If anything looks wrong and is too difficult to fix, write it on DA Form 2404 and notify your supervisor.
When doing PMCS, take tools and supplies needed to perform all tasks.
4-10. FLUID LEAKAGE DEFINITION.
The following paragraphs describe the different types/classes of leaks and how they affect the status of the vehicle.
Class I and II leaks are considered minor leaks and operations can continue under these conditions. When operating
with these types of leaks, fluid levels must be checked regularly as required in the PMCS.
a. Class I Leaks. Class I leaks are identified by a wetness or discoloration not great enough to form drops. It is
more of a seepage than a leak.
b. Class II Leaks. Class II leaks are identified by a flow of fluid great enough to form drops but not great enough
to cause the drops to fall from the leak point.
c. Class III Leaks. Class III leaks are identified by a flow of fluid great enough to form drops that fall from the
(1) If a Class III leak is discovered before operating the vehicle, the vehicle can be operated as long as the fluid
level is between the maximum and minimum points on the dipstick or sight glass. If the fluid level is below the
minimum point on the dipstick or sight glass, do not operate the vehicle until refilled.
(2) If a Class III leak is discovered during operation of the vehicle, the operation can be completed as long as
the leak is drops only and not a steady stream of fluid. The fluid level must also be within its operating range. If the
leak is a steady stream and/or fluid level falls below minimum point on dipstick or sight glass, turn off the vehicle.

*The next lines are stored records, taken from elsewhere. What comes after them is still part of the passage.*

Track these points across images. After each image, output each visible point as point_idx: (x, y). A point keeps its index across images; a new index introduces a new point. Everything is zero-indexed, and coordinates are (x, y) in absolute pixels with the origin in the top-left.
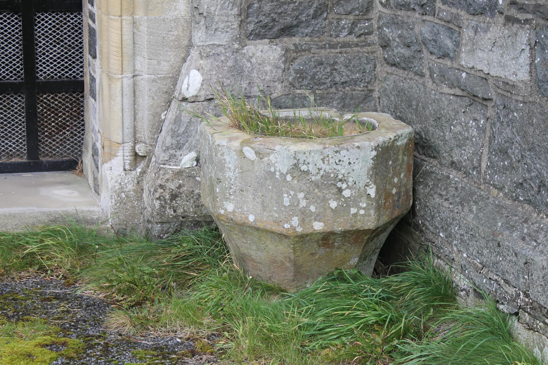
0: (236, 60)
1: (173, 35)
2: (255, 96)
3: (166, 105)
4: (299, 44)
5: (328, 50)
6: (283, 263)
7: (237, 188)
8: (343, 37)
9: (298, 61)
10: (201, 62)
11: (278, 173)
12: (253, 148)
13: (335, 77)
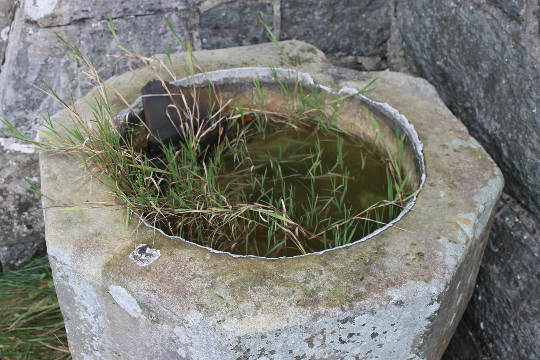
2: (169, 10)
3: (6, 16)
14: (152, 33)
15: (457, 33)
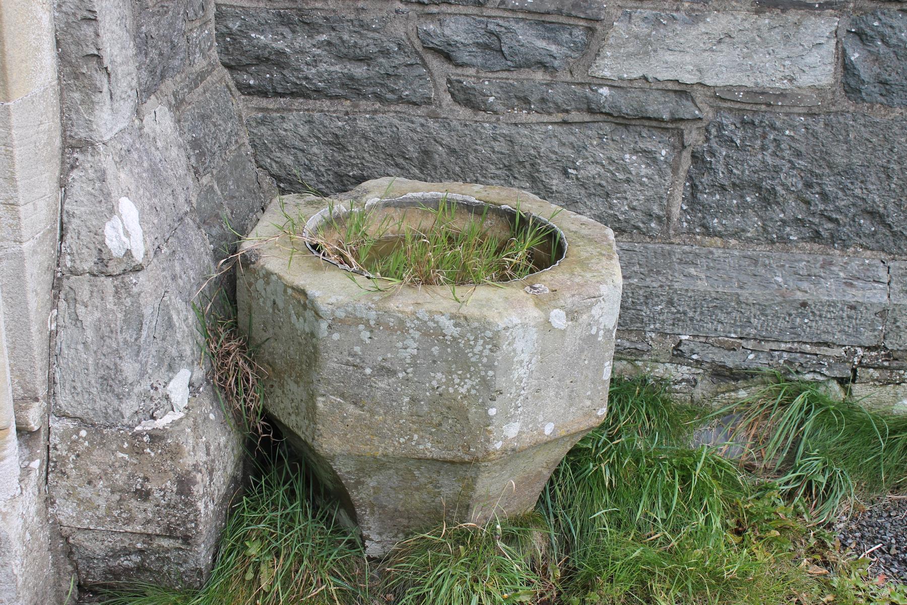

(3) If a Class III leak is discovered alter operation is complete and the vehicle fluid level is below minimum on
dipstick or sight glass, the vehicle cannot be operated until the leak is repaired.
4-11. PMCS TABLE DESCRIPTION.
The PMCS Table is arranged in columns which inform unit maintenance which item is being inspected/serviced, when
a vehicle assembly or component should be inspected/serviced, where the item is located, and the procedures necessary
to accomplish the task.
a. Item No. The Item No. column provides a logical sequence for performing the PMCS tasks. The items being
inspected can be visible, inside, or under the vehicle.
b. Interval. The Interval column provides the appropriate time interval for performing each task. This column
lists the time intervals within which the tasks should be performed. Intervals are broken into two groups: months of
operation and hours of operation. In all cases, checks of items in the PMCS table should be performed under
whichever interval occurs first.
Location. This column lists the name of the assembly or component to be inspected/serviced and its location
on the vehicle.
d. Procedure. The Procedure column provides instructions necessary to accomplish the inspection/service. It
also lists important Warnings, Cautions, and Notes related to each task. If a task is covered elsewhere in manual, it is
referenced instead by paragraph number rather than being repeated in this column.